ITIP stands for Income Tax Instalment Payments and the ITIP scheme is the way in which income tax is deducted from an employee’s remuneration by an employer on each pay day. The amount deducted should be paid to the Income Tax Division on a monthly basis. It is then credited to the appropriate employee at the end of the tax year and offset against the income tax payable on that employee’s assessment.

The scheme covers everyone who receives remuneration and includes employees, office holders such as directors, and pensioners.
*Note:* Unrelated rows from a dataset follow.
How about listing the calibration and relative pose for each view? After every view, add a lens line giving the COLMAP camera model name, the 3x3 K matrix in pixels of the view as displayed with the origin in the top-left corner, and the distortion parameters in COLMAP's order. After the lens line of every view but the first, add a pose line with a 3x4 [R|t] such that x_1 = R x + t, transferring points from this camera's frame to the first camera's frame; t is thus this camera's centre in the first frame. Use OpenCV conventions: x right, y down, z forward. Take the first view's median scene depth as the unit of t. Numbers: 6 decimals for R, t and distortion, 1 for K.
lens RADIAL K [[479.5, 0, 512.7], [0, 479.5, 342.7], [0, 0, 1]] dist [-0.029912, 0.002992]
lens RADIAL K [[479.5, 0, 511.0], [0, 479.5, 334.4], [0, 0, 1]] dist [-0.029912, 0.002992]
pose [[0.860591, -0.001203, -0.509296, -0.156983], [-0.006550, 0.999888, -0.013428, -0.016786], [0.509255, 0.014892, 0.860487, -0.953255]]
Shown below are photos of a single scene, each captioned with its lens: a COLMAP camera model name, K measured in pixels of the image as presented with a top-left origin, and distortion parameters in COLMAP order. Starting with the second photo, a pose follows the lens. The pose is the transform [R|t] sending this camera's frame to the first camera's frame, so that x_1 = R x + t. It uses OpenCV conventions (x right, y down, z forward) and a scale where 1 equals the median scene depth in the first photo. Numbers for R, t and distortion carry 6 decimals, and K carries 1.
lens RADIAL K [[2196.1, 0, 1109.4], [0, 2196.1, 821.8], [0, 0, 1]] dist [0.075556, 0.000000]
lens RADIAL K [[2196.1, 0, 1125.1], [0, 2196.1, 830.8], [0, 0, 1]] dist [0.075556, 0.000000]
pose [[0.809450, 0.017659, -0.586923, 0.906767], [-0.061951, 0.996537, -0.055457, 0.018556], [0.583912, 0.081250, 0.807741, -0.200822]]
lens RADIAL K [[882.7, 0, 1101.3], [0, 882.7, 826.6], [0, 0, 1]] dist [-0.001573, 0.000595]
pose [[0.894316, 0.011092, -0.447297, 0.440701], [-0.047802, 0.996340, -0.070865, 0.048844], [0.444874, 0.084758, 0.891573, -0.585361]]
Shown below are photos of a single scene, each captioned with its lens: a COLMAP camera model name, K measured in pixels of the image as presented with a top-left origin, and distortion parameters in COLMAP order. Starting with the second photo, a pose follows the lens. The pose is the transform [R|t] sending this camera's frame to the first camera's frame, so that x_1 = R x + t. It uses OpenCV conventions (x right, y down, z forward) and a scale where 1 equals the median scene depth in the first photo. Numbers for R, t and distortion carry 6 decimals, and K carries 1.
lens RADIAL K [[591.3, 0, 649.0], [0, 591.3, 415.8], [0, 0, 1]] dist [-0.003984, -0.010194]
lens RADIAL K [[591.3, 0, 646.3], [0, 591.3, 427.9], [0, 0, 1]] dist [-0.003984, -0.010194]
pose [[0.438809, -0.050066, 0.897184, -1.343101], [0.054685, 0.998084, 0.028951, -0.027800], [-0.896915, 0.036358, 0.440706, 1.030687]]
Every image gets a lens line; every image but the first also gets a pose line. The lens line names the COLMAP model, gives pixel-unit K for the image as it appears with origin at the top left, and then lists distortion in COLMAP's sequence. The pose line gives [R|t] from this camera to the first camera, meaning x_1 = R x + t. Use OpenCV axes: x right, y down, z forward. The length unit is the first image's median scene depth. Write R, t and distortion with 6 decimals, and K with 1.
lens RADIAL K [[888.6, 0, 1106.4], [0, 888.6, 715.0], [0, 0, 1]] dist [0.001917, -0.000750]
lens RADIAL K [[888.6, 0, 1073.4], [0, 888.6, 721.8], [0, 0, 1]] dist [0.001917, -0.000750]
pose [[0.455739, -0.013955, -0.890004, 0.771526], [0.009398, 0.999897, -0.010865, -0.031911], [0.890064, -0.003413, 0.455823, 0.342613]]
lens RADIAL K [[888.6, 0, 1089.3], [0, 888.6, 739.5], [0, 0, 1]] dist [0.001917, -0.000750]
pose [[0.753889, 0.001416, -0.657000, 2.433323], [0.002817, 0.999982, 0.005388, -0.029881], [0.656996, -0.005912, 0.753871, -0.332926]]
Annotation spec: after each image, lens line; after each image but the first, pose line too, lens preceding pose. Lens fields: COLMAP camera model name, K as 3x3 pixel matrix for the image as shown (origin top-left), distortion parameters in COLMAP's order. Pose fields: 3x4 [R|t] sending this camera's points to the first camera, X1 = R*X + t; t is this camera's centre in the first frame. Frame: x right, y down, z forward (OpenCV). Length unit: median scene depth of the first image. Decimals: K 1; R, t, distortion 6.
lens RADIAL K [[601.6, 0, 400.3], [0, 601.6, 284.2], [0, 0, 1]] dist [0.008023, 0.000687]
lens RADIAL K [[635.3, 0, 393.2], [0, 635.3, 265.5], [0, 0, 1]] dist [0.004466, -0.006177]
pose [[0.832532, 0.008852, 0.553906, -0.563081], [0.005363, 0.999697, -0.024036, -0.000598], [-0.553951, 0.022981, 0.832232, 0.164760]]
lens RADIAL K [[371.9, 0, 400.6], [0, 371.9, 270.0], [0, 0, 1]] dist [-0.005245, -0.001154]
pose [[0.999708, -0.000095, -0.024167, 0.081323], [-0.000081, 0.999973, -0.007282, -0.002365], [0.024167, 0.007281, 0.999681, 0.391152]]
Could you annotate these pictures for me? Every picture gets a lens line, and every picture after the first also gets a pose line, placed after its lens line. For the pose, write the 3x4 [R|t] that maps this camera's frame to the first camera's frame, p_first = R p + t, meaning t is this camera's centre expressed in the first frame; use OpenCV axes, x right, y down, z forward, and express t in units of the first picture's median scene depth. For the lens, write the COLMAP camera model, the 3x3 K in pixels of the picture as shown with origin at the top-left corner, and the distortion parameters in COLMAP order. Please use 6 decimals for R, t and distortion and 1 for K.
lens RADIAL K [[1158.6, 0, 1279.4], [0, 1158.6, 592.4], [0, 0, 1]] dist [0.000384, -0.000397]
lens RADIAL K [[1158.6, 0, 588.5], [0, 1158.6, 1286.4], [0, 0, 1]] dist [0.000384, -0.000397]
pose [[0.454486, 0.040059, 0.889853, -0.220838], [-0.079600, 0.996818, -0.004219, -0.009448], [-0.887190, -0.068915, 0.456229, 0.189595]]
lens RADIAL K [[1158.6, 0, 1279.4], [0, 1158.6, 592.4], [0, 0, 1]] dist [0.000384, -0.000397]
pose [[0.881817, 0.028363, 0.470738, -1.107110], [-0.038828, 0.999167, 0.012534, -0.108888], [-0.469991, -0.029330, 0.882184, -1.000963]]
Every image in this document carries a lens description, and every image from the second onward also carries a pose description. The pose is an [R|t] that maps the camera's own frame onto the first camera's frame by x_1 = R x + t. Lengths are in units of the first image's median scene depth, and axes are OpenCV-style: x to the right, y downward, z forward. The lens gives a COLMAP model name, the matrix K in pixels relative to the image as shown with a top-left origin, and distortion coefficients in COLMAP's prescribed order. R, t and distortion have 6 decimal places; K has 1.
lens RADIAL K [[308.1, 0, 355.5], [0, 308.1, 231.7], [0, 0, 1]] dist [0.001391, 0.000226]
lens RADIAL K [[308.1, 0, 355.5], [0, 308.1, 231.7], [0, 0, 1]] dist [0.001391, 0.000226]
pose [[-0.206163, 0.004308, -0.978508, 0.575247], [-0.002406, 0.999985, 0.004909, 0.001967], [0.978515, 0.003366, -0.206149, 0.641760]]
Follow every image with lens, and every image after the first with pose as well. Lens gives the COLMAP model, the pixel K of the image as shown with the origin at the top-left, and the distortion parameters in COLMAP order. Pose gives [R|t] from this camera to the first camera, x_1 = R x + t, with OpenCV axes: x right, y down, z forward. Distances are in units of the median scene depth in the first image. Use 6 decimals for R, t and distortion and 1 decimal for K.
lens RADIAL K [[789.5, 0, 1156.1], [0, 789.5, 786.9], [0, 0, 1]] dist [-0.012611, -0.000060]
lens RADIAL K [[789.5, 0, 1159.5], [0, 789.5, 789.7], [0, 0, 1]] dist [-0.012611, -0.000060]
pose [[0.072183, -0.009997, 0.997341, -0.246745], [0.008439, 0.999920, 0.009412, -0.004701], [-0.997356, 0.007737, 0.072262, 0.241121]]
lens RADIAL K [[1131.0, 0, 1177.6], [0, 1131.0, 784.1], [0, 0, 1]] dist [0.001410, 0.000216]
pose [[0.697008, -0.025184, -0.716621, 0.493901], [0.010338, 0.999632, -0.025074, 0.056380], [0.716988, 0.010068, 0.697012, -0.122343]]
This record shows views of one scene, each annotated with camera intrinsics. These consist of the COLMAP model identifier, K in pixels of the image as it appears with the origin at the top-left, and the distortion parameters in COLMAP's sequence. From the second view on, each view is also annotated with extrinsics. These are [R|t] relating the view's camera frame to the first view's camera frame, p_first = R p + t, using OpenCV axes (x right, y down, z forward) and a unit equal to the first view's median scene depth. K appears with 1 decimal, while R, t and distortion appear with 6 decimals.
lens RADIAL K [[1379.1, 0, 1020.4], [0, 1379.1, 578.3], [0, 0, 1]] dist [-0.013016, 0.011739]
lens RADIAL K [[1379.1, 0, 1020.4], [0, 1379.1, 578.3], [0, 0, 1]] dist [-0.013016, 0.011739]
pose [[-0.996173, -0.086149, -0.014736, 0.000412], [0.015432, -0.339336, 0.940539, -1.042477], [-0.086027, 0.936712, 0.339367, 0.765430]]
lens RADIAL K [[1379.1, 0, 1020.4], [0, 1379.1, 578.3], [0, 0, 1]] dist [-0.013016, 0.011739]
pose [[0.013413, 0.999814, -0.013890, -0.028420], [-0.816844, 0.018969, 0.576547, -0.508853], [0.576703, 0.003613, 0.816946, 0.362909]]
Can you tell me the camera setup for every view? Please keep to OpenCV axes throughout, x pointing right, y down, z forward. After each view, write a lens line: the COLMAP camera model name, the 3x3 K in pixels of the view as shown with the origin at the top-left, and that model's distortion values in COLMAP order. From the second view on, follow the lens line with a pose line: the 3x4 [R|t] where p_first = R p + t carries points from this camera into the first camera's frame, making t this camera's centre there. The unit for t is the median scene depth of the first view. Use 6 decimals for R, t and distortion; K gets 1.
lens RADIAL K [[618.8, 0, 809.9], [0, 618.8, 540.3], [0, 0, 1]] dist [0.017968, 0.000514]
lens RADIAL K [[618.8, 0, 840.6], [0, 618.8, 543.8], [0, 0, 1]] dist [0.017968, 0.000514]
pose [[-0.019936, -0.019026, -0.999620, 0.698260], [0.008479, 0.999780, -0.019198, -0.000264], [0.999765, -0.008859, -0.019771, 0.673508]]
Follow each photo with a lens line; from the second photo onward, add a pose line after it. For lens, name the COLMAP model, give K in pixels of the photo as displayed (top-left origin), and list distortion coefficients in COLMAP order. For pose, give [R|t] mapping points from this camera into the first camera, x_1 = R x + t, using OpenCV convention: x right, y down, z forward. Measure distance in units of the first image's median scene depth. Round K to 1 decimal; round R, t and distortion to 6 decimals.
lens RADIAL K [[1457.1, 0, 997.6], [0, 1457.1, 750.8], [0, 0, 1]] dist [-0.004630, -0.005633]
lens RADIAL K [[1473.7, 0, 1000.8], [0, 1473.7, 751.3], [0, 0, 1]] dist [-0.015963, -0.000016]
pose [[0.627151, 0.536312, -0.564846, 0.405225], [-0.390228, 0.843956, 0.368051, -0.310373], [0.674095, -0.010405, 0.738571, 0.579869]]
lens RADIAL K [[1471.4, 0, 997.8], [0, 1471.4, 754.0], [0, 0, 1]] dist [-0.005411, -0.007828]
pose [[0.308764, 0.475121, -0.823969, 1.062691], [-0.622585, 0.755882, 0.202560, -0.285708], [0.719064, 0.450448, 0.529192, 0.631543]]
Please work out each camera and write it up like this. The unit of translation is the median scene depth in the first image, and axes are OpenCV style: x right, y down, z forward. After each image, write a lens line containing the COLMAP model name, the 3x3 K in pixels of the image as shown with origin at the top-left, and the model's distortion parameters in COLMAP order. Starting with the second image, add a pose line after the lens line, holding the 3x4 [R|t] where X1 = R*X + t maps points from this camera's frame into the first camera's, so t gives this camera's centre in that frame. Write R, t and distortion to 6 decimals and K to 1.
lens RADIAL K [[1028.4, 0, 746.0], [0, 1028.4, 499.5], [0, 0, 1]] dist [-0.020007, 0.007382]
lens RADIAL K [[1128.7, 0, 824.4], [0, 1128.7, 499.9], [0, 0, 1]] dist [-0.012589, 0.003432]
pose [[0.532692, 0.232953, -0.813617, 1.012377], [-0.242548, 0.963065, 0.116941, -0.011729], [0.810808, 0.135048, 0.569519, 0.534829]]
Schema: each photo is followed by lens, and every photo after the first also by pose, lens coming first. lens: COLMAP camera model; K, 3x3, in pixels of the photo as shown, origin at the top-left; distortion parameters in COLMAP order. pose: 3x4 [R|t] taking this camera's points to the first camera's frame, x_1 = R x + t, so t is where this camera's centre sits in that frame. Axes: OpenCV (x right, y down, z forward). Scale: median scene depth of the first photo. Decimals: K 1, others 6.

Any remuneration is subject to ITIP and tax should be deducted in accordance with the individual’s tax code.

For the purposes of ITIP, 'remuneration' means any payment of salary, wages, fees, pensions or annuities.

Examples of remuneration could include:

  • advances of pay
  • back pay
  • bonus, including Christmas bonus
  • cash payments
  • commission
  • expenses
  • fees
  • holiday pay
  • honoraria
  • overtime
  • pay in lieu of notice
  • payments after cessation of employment
  • pensions and annuities
  • prizes, cash incentive
  • round sum expenses
  • salary
  • sick pay
  • termination payments
  • tips/troncs
  • wages

If an employer is not sure whether a payment should be subject to ITIP, they should contact the Income Tax Division for clarification as failure to deduct ITIP when required will result in the employer being liable for that deduction.